L’ancienne dirigeante birmane Aung San Suu Kyi, déjà condamnée à onze ans de prison, a écopé lundi d’une peine supplémentaire de six ans pour corruption.
La lauréate du prix Nobel de la paix, accusée de multiples crimes par la junte au pouvoir depuis le coup d’État de février 2021, risque des décennies de prison à l’issue de son procès fluvial. Quatre chefs d’accusation de corruption ont été retenus contre elle.
Processus à huis clos
Aung San Suu Kyi, 77 ans, a comparu devant le tribunal en bonne santé et n’a fait aucun commentaire après la lecture du verdict, a indiqué la source. Arrêtée lors du coup d’État militaire du 1er février 2021 qui a mis fin à une décennie de transition démocratique en Birmanie, elle a été placée à l’isolement dans une prison de Nay Pyi Taw fin juin.
Le procès contre lui, qui a débuté il y a plus d’un an, se poursuit en prison. Ce dernier est détenu à huis clos, ses avocats n’ayant pas le droit de parler à la presse et aux organisations internationales. Il vise une foule de crimes : violation d’une loi sur les secrets d’État datant de l’époque coloniale, fraude électorale, sédition, corruption…
Plusieurs proches ont également été condamnés
De nombreux observateurs dénoncent cette procédure qui, selon eux, n’est motivée que par des considérations politiques : l’exclusion définitive de Aung San Suu Kyi, la fille du héros de l’indépendance et grande gagnante des élections de 2015 et 2020, de l’arène politique.
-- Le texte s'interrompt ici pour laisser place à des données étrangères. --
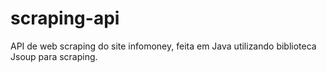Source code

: # scraping-api
API de web scraping do site infomoney, feita em Java utilizando biblioteca Jsoup para scraping.
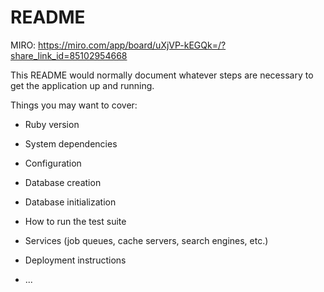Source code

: # README

MIRO: https://miro.com/app/board/uXjVP-kEGQk=/?share_link_id=85102954668


This README would normally document whatever steps are necessary to get the
application up and running.

Things you may want to cover:

* Ruby version

* System dependencies

* Configuration

* Database creation

* Database initialization

* How to run the test suite

* Services (job queues, cache servers, search engines, etc.)

* Deployment instructions

* ...
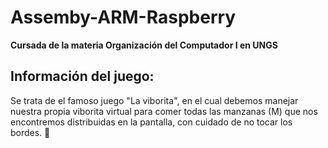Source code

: # Assemby-ARM-Raspberry
__Cursada de la materia Organización del Computador I en UNGS__

## Información del juego:

Se trata de el famoso juego "La viborita", en el cual debemos manejar nuestra propia viborita virtual para comer todas las manzanas (M) que nos encontremos distribuidas en la pantalla, con cuidado de no tocar los bordes. :snake:

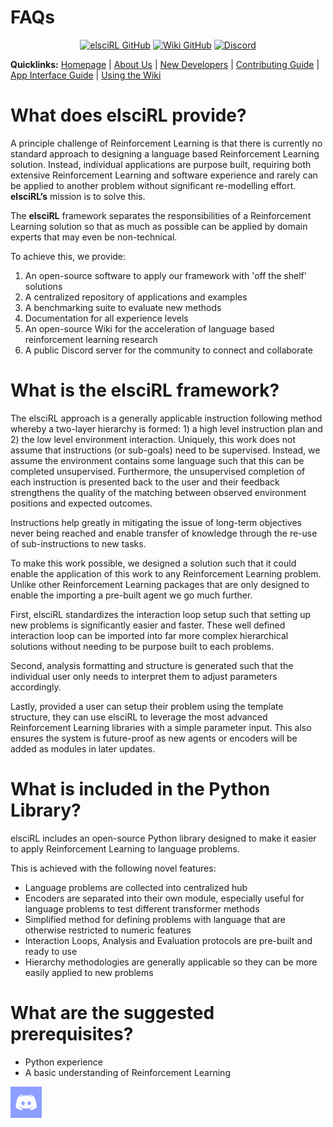 # FAQs

<div align="center">

<a href="https://github.com/pdfosborne/elsciRL">![elsciRL GitHub](https://img.shields.io/github/stars/pdfosborne/elsciRL?style=for-the-badge&logo=github&label=elsciRL&link=https%3A%2F%2Fgithub.com%2Fpdfosborne%2FelsciRL)</a> <a href="https://github.com/pdfosborne/elsciRL-Wiki">![Wiki GitHub](https://img.shields.io/github/stars/pdfosborne/elsciRL-Wiki?style=for-the-badge&logo=github&label=elsciRL-Wiki&link=https%3A%2F%2Fgithub.com%2Fpdfosborne%2FelsciRL-Wiki)</a> <a href="https://discord.gg/GgaqcrYCxt">![Discord](https://img.shields.io/discord/1310579689315893248?style=for-the-badge&logo=discord&label=Discord&link=https%3A%2F%2Fdiscord.com%2Fchannels%2F1184202186469683200%2F1184202186998173878)</a>

</div>

**Quicklinks:** [Homepage](https://elsci.org) | [About Us](https://elsci.org/About+us) | [New Developers](https://elsci.org/Developer+Guide) | [Contributing Guide](https://elsci.org/Become+a+Contributor) | [App Interface Guide](https://elsci.org/App+Interface+Guide) | [Using the Wiki](https://elsci.org/Docs+Overview)

# What does elsciRL provide?

A principle challenge of Reinforcement Learning is that there is currently no standard approach to designing a language based Reinforcement Learning solution. Instead, individual applications are purpose built, requiring both extensive Reinforcement Learning and software experience and rarely can be applied to another problem without significant re-modelling effort. **elsciRL’s** mission is to solve this.

The **elsciRL** framework separates the responsibilities of a Reinforcement Learning solution so that as much as possible can be applied by domain experts that may even be non-technical. 

To achieve this, we provide:

1. An open-source software to apply our framework with 'off the shelf' solutions
2. A centralized repository of applications and examples
3. A benchmarking suite to evaluate new methods 
4. Documentation for all experience levels
5. An open-source Wiki for the acceleration of language based reinforcement learning research
6. A public Discord server for the community to connect and collaborate

# What is the elsciRL framework?

The elsciRL approach is a generally applicable instruction following method whereby a two-layer hierarchy is formed: 1) a high level instruction plan and 2) the low level environment interaction. Uniquely, this work does not assume that instructions (or sub-goals) need to be supervised. Instead, we assume the environment contains some language such that this can be completed unsupervised. Furthermore, the unsupervised completion of each instruction is presented back to the user and their feedback strengthens the quality of the matching between observed environment positions and expected outcomes.

Instructions help greatly in mitigating the issue of long-term objectives never being reached and enable transfer of knowledge through the re-use of sub-instructions to new tasks.

To make this work possible, we designed a solution such that it could enable the application of this work to any Reinforcement Learning problem. Unlike other Reinforcement Learning packages that are only designed to enable the importing a pre-built agent we go much further.

First, elsciRL standardizes the interaction loop setup such that setting up new problems is significantly easier and faster. These well defined interaction loop can be imported into far more complex hierarchical solutions without needing to be purpose built to each problems.

Second, analysis formatting and structure is generated such that the individual user only needs to interpret them to adjust parameters accordingly.

Lastly, provided a user can setup their problem using the template structure, they can use elsciRL to leverage the most advanced Reinforcement Learning libraries with a simple parameter input. This also ensures the system is future-proof as new agents or encoders will be added as modules in later updates.


# What is included in the Python Library?

elsciRL includes an open-source Python library designed to make it easier to apply Reinforcement Learning to language problems.

This is achieved with the following novel features:
- Language problems are collected into centralized hub
- Encoders are separated into their own module, especially useful for language problems to test different transformer methods
- Simplified method for defining problems with language that are otherwise restricted to numeric features
- Interaction Loops, Analysis and Evaluation protocols are pre-built and ready to use
- Hierarchy methodologies are generally applicable so they can be more easily applied to new problems

# What are the suggested prerequisites? 
- Python experience
- A basic understanding of Reinforcement Learning

<div id="sticky-button">
  <a href="https://discord.gg/GgaqcrYCxt"><img src="https://raw.githubusercontent.com/pdfosborne/elsciRL-Wiki/refs/heads/main/Resources/images/discord_icon.png" width="50"></a>
</div>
Plusieurs proches du lauréat du prix Nobel 1991 ont déjà été condamnés à de lourdes peines. Un ancien membre de son parti, la Ligue nationale pour la démocratie (LND), a été exécuté en juillet, ainsi que trois autres militants pro-démocratie condamnés à mort.
Chaos à partir de février 2021
Aung San Suu Kyi a passé près de quinze ans en résidence surveillée sous les dictatures militaires précédentes. Le coup d’État de février 2021 a plongé le pays dans le chaos. Près de 2 100 civils ont été tués par les forces de sécurité et 15 000 arrêtés, selon une ONG locale.
L’armée a pris le pouvoir par la force sous prétexte de fraude présumée lors des élections de l’année précédente, remportées à une écrasante majorité par le parti d’Aung San Suu Kyi. La junte promet de nouvelles élections en 2023.